**Work instructions**
Look through the material below. Copy every line with the string "руководители" in it.

**Extracted records**
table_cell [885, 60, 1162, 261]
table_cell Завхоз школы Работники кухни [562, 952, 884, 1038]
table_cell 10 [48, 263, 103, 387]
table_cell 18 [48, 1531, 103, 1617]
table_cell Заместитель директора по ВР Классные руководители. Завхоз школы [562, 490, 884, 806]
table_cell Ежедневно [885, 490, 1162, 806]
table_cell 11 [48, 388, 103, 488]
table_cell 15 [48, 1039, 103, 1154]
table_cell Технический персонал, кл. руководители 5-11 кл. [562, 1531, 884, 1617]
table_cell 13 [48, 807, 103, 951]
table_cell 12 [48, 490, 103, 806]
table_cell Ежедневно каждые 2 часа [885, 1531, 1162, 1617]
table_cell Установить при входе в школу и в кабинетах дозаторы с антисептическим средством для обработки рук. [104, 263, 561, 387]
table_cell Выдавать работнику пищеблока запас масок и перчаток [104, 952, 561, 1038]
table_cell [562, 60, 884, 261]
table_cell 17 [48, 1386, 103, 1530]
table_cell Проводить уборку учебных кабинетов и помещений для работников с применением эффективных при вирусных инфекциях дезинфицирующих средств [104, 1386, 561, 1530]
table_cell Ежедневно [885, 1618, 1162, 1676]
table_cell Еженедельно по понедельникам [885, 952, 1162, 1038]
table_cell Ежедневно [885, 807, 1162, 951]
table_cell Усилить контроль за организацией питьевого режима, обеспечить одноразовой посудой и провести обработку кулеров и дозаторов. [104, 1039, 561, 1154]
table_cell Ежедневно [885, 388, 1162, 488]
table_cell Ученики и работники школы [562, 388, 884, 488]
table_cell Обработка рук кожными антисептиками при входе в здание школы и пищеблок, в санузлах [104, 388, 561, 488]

**Your solution**
table_cell Заместитель директора по ВР Классные руководители. Завхоз школы [562, 490, 884, 806]
table_cell Технический персонал, кл. руководители 5-11 кл. [562, 1531, 884, 1617]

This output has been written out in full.